═════ Selected excerpt
# Laundry Area Design Ideas



## DesignNewbie201 (Aug 30, 2016)

https://goo.gl/photos/QRLmehLYgLgPAn7LA


----------



## DesignNewbie201 (Aug 30, 2016)

https://goo.gl/photos/QRLmehLYgLgPAn7LA


----------



## Two Knots (Nov 12, 2011)

You could put shelves up on the wall for the detergents.
If you keep the top of the washer/dryer clear you could then fold clothes 
on the top of the washer dryer.


----------



## de-nagorg (Feb 23, 2014)

Maybe build a drawer into the area under the stairs to the right of your appliances, to hold your stock.

And a fold down table above the drawer to fold on, then fold it up out of the way. A shelf or two above the set, careful that you leave yourself enough headroom. With your cage light suspended under the shelf. 

And a Child security gate built across the front of the set, to slow down any curious tyke. 


ED


----------



## RustNeverSleeps (Sep 26, 2015)

If you were a tall person, I might hang a shelf high above the appliances to hold the cleaning supplies. High enough that a closet rod could be added underneath to hold clothes being placed on hangers as they are removed from the dryer. Leaving the washer or dryer top as a place to fold clothes on. That would be a quick and cheap solution. 

Not sure if the door hinges are strong enough or if there is enough depth behind the doors, but I would also consider hanging the ironing board up behind the doors. Making it easier to access. If you did that, it might provide enough room to slide the washer and dryer apart and put a small cubby shelf unit in between appliances to store the cleaning supplies.
══════════
═════ Source material
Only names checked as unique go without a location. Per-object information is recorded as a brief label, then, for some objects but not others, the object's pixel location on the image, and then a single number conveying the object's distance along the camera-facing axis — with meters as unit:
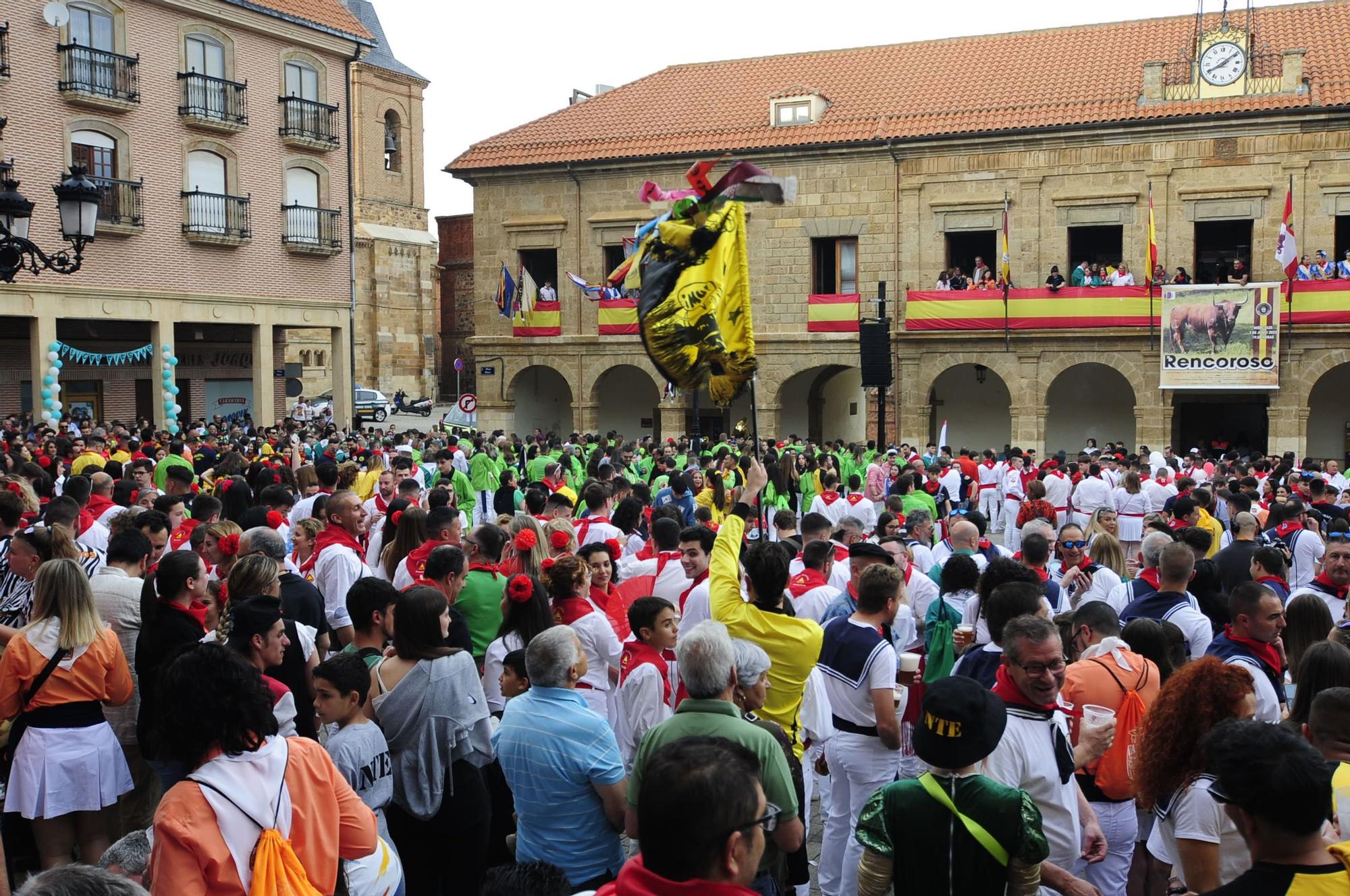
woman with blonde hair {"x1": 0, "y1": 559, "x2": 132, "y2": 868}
══════════
**Exercise A**:
Name every distinct username that posts in the laundry area thread.
**Exercise B**:
Repeat the part of the laundry area thread starting with "You could put" and going on through "the washer dryer.", swapping "detergents" for "cleaning supplies".
**Exercise C**:
Continue the laundry area thread from where it stops.
The listing plays no part in this.

**Answer space A**:
DesignNewbie201, Two Knots, de-nagorg, RustNeverSleeps

**Answer space B**:
You could put shelves up on the wall for the cleaning supplies.
If you keep the top of the washer/dryer clear you could then fold clothes 
on the top of the washer dryer.

**Answer space C**:
----------



## SeniorSitizen (Sep 10, 2012)

You would tire very quickly folding clothes on the washer/dryer because there is no toe relief there. Find another solution as in a folding table even if it has to be in another room.


----------



## gma2rjc (Nov 21, 2008)

You could build a platform underneath the W/D with enough space to store 2 or 3 laundry baskets. You'll find samples of this idea on Pinterest.

www.pinterest.com and do a search for 'laundry room organization'... they have tons of great ideas for almost any laundry area shape or size.

ETA: This guy shows several examples of storage under the W/D. You could make it even more basic than how he does it.....

http://contractorkurt.com/2012/01/04/raised-laundry-platform/









.


----------



## azurafates (Sep 1, 2016)

Here's a pin I found while browsing on Pinterest.

It has almost everything you need, conveniently placed into one single area.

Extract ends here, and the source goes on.